Monaghan
- Pronunciation: /ˈmɒnəhən/ MON-ə-hən

Origin
- Word/name: Monaghan, Ireland
- Meaning: "a Monk"

Other names
- Variant forms: Monahan, Monagas Monagan

= Monaghan (surname) =

The surname Monaghan (/ˈmɒnəhən/ MON-ə-hən) is a family name originating from the province of Connacht in Ireland. Mostly a last name.

==Origins==

The surname Monaghan is an anglicization of the Irish surname O'Manacháin. The Irish translation for this name is descendant of Manachán', which ultimately translates to "Monk". Other variations include Monahan and Monachan.

Essentially, sometime before the 16th century, the Connacht family derived the name Monahan from the infamous warrior Manachán mentioned by the Four Masters at the year 866. The O'Manacháin clan were chiefs of Ui Briuin na Sionna in the barony of Ballintober, Co. Roscommon, until the year 1249 when they were ousted by the O'Beirnes.

Although they share the same spelling, the surname Monaghan is not related to County Monaghan, Ireland, whose name is derived from the Irish Muineachán. Muineachán (Muinechán) means "a place abounding in little hills" or "little shrubbery" from muine, a shrubbery, with the diminutive affix achán.

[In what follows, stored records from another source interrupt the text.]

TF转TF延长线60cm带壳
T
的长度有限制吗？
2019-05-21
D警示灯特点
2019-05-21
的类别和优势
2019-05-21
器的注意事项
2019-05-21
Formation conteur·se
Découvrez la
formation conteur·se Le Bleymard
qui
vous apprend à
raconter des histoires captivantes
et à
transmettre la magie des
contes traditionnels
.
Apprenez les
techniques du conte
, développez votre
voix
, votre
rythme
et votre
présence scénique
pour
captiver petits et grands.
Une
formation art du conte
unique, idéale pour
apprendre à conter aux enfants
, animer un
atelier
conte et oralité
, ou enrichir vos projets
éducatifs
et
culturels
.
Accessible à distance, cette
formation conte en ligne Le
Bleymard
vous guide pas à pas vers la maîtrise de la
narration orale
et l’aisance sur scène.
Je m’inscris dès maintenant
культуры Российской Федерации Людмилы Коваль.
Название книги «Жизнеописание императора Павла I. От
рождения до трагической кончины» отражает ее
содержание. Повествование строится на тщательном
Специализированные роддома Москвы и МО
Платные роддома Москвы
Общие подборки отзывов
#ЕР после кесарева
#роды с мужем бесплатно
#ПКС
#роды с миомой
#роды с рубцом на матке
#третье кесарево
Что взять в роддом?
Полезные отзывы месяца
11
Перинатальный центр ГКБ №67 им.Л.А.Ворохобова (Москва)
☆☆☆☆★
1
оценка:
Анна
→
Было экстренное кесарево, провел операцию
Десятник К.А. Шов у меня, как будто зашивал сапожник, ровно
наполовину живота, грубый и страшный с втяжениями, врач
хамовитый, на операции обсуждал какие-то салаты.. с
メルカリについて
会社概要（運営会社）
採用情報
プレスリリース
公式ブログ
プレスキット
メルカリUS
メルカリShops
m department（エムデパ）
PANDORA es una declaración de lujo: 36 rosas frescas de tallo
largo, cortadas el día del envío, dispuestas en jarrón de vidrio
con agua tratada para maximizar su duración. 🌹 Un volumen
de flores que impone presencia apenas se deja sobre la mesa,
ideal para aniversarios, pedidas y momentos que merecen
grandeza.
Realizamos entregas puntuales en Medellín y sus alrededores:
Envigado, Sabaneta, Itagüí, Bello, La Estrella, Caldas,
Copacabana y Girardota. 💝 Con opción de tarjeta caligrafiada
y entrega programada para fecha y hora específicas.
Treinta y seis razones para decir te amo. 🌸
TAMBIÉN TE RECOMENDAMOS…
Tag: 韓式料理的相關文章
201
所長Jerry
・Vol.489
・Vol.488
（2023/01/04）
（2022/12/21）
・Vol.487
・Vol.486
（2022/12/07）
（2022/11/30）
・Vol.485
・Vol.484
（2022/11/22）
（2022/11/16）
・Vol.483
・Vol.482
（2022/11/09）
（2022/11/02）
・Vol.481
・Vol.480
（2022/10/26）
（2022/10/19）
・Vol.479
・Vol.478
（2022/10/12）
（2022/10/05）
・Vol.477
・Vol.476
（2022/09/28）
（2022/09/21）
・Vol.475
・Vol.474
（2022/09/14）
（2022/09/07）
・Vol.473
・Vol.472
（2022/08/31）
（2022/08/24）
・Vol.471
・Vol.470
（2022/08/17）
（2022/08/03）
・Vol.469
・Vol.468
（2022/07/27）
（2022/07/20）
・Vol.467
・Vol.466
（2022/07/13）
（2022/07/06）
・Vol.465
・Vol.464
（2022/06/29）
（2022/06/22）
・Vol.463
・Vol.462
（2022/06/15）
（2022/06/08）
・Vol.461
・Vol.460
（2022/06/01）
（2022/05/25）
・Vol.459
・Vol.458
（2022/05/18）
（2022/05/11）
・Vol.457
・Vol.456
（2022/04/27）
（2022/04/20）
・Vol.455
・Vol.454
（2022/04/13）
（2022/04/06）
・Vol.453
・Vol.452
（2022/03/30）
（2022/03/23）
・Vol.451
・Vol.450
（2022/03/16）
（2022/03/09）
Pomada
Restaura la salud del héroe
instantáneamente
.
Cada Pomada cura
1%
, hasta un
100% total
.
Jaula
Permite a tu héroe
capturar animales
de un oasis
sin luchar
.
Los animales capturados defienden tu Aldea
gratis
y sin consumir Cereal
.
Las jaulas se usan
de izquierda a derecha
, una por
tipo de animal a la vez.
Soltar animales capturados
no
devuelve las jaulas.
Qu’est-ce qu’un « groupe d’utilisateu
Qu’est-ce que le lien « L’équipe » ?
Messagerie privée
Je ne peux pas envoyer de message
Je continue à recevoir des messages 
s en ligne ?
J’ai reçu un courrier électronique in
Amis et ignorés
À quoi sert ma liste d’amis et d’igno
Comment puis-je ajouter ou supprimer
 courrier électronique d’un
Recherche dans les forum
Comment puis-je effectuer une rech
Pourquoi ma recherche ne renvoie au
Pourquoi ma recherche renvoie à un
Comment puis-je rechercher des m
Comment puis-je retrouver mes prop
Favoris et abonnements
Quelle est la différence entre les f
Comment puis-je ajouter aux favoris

The surname is however the source for County Fermanagh, Northern Ireland, which means "Place of the Men of Manachán."

==Variations==

Due to the recent standardisation of the English language, many Gaelic surnames transliterated into English have multiple spelling variations. The surname Monahan is a variant of the surname Monaghan.

==Notable Monaghans==
- Lawrence Monaghan (born 1989), American Musician
- Cameron Monaghan (born 1993), American actor
- Carol Monaghan (born 1972), Scottish National Party politician
- Craig Monaghan (born 1957), Scottish politician
- Dominic Monaghan (born 1976), English actor
- E. Jennifer Monaghan (1933–2014), English educator and historian
- Ed Monaghan, American Detective
- Gerry Monaghan (1915–1973), Canadian politician
- Henry P. Monaghan (1934–2025), American legal scholar
- Jack Monaghan (1921–2022), New Zealand amateur wrestler
- James Monaghan (1921–2007), Australian politician
- Jimmy Monaghan (born 1988), Irish musician
- Joel Monaghan (born 1982), Australian rugby league player
- John Monaghan (disambiguation), multiple people
- Jonathan Monaghan (born 1986), American visual artist
- Joseph Monaghan (disambiguation), multiple people
- Katherine Monaghan (born 1980), British actress
- Mary Monahan (1930-2023), American politician
- Michael Monaghan (born 1980), Australian rugby league footballer and coach
- Michael Monaghan (bishop) (1812–1855), Irish clergyman and bishop
- Michelle Monaghan (born 1976), American actress
- Mike Monaghan (1963–2020), Scottish footballer
- Nicola Monaghan, English novelist
- Pat Monaghan, professor
- Patricia Monaghan (1946–2012), American poet, writer, and spiritual activist
- Rinty Monaghan (1918–1984), Irish boxer
- Robert E. Monaghan (1822–1895), American politician from Pennsylvania
- Scott Monaghan (born 1990), English golfer
- Thomas Monaghan (disambiguation), multiple people
- Úna Monaghan, Irish harpist
- William Monahan (born 1960), American screenwriter and novelist

==Development==

A census conducted in 1890 of Ireland states that an estimated 4,300 Irish citizens bear the name Monaghan.